While reading a paper in mathematical physics (I am a physicist) I stumbled upon this statement :
Note first that in the case of variables $q_j$, $1 \leq j\leq N$ which are homogeneously distributed inside an interval of length $\pi$ (i.e. $q_{j+1}-q_j=\frac{\pi}{N}$) such that f(q) is $\pi$-periodic, it is easy to prove the following proposition :
$\frac{1}{M}\sum\limits_{j=1}^Nf(q_j)=\frac{1}{2\pi}\int\limits_{-\frac{\pi}{2}}^{\frac{\pi}{2}}f(q)dq + O(M^{-\infty})$
(they didn't mention that f(q) is $\mathcal{C}^{\infty}$ because it is clear in the rest of the paper that it is the case)
I tried to get the result in a simpler context with :
$f(x)$ is $\mathcal{C}^{\infty}$ with period $1$ trying to get :
$\frac{1}{n}\sum \limits_{j=1} ^n f(\frac{j}{n})= \int\limits_0^1f(x)dx+ O(n^{-\infty})$
Can anyone somehow show me how to prove this ? (or help me find a book/paper where it is explained in more details)
here is my attempt at getting the result
I start from $\int\limits_0^1f(x)dx$ and rewrite it as the following sum (which I believe is a Riemann sum):
$\int\limits_0^1f(x)dx = \sum \limits_{j=0}^{n-1}\int\limits_{0}^{\frac{1}{n}}f(\frac{j}{n}+x)dx$
Then I taylor expand the RHS of the equation to get the following:
$\int\limits_0^1f(x)dx = \sum \limits_{j=0}^{n-1}\int\limits_{0}^{\frac{1}{n}}\left(f(\frac{j}{n})+x f'(\frac{j}{n}) + \frac{x^2}{2!}f''(\frac{j}{n})+ \frac{x^3}{3!}f'''(\frac{j}{n})+ ...\right)dx$.

Supplied entries —
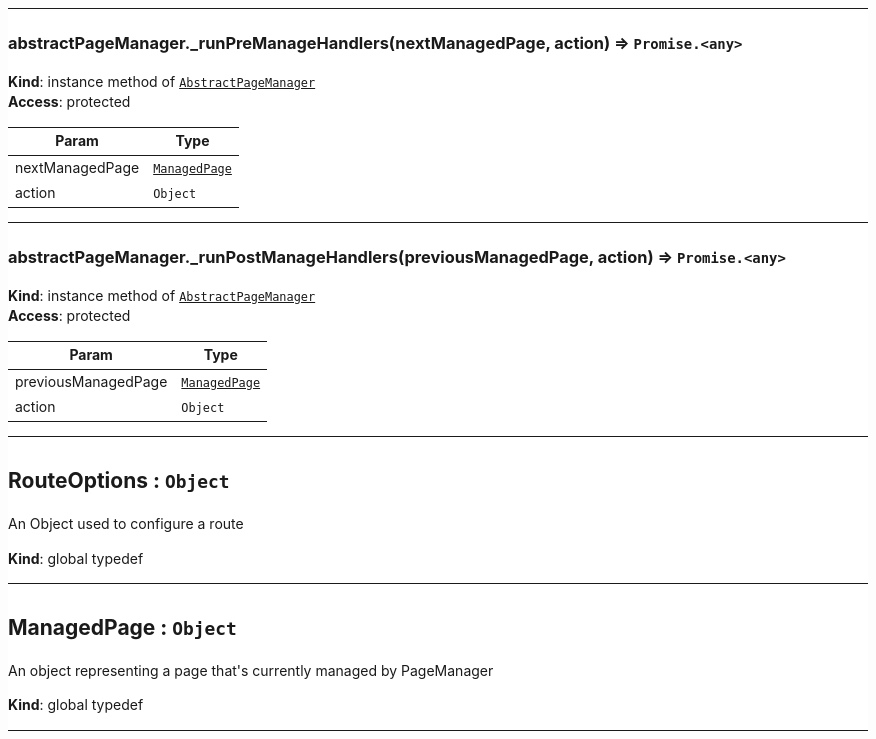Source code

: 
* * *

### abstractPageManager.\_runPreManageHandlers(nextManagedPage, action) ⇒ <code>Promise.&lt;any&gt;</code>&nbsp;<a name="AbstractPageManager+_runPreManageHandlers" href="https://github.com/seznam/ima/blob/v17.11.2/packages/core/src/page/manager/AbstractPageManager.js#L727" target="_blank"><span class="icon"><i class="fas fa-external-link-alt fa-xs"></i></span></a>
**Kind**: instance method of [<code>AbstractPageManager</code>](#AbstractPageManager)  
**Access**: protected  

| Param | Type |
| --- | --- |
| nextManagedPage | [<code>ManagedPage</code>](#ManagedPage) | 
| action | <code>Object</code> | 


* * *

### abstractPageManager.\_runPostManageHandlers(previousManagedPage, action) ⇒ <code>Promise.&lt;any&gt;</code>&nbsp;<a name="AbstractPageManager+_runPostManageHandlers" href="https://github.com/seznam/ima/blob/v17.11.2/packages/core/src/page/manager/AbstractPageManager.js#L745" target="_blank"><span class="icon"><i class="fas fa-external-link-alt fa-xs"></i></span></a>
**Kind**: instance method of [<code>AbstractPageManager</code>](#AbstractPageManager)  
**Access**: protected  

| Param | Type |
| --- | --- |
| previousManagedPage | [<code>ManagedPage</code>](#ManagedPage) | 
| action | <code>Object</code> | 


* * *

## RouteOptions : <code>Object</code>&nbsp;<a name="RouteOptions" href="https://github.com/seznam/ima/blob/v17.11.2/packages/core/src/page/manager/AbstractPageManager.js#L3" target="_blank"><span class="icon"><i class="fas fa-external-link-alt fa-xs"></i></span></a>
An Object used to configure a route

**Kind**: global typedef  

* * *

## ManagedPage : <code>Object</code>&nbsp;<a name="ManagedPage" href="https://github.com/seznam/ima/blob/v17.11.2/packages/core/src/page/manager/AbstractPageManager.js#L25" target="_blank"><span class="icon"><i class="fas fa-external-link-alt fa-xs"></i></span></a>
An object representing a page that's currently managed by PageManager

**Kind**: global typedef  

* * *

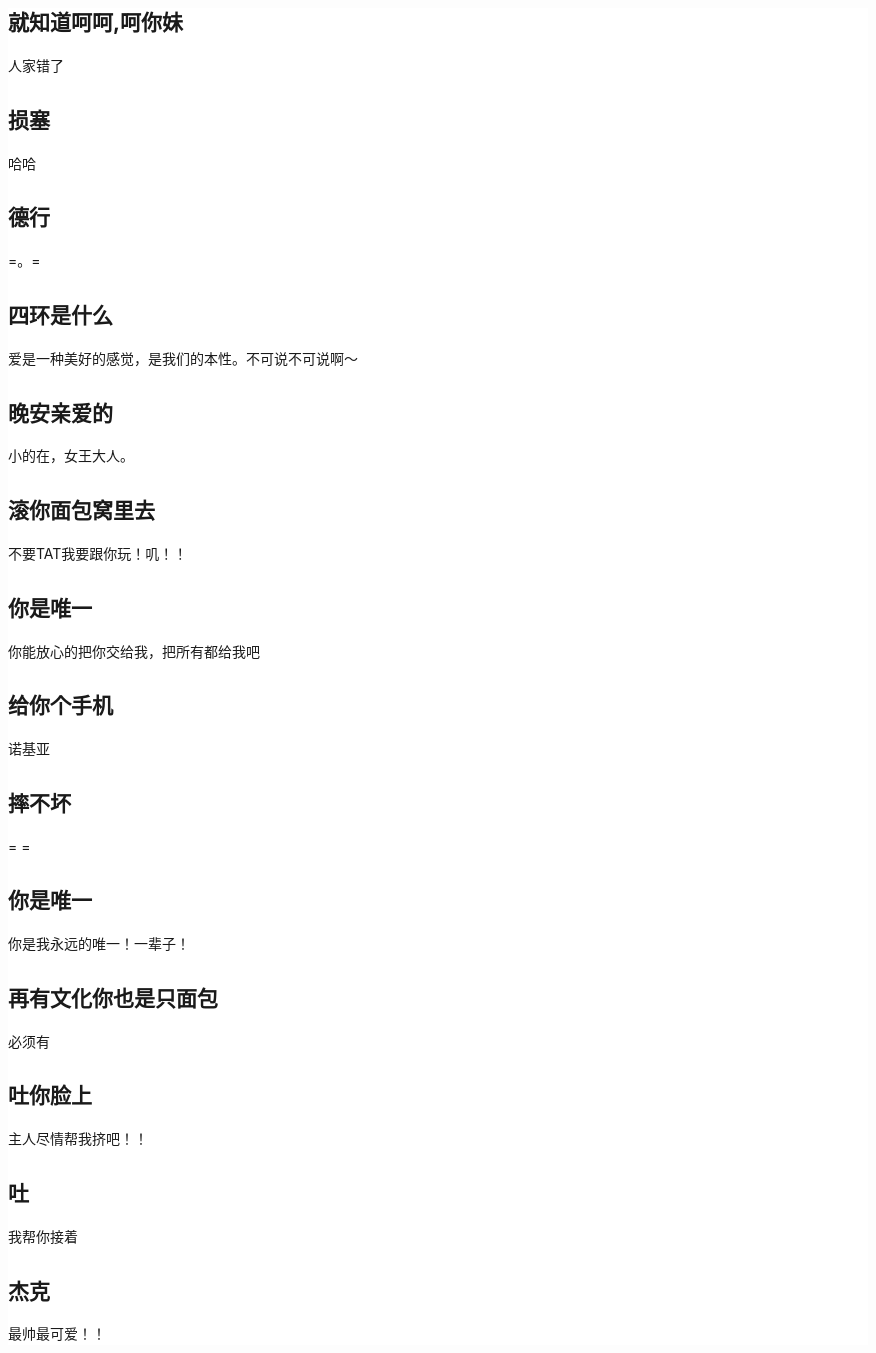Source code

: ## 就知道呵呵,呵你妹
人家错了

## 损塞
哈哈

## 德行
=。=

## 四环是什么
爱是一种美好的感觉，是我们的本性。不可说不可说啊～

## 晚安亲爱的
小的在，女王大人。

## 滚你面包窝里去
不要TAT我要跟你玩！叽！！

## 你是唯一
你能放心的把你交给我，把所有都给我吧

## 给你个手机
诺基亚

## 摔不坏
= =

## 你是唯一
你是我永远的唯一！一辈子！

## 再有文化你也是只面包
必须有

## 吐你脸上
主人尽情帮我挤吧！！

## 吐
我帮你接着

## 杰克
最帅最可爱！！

Activity —
Please copy out the whole forum question on Riemann sums of smooth periodic functions word for word.

Answer box —
While reading a paper in mathematical physics (I am a physicist) I stumbled upon this statement :
Note first that in the case of variables $q_j$, $1 \leq j\leq N$ which are homogeneously distributed inside an interval of length $\pi$ (i.e. $q_{j+1}-q_j=\frac{\pi}{N}$) such that f(q) is $\pi$-periodic, it is easy to prove the following proposition :
$\frac{1}{M}\sum\limits_{j=1}^Nf(q_j)=\frac{1}{2\pi}\int\limits_{-\frac{\pi}{2}}^{\frac{\pi}{2}}f(q)dq + O(M^{-\infty})$
(they didn't mention that f(q) is $\mathcal{C}^{\infty}$ because it is clear in the rest of the paper that it is the case)
I tried to get the result in a simpler context with :
$f(x)$ is $\mathcal{C}^{\infty}$ with period $1$ trying to get :
$\frac{1}{n}\sum \limits_{j=1} ^n f(\frac{j}{n})= \int\limits_0^1f(x)dx+ O(n^{-\infty})$
Can anyone somehow show me how to prove this ? (or help me find a book/paper where it is explained in more details)
here is my attempt at getting the result
I start from $\int\limits_0^1f(x)dx$ and rewrite it as the following sum (which I believe is a Riemann sum):
$\int\limits_0^1f(x)dx = \sum \limits_{j=0}^{n-1}\int\limits_{0}^{\frac{1}{n}}f(\frac{j}{n}+x)dx$
Then I taylor expand the RHS of the equation to get the following:
$\int\limits_0^1f(x)dx = \sum \limits_{j=0}^{n-1}\int\limits_{0}^{\frac{1}{n}}\left(f(\frac{j}{n})+x f'(\frac{j}{n}) + \frac{x^2}{2!}f''(\frac{j}{n})+ \frac{x^3}{3!}f'''(\frac{j}{n})+ ...\right)dx$.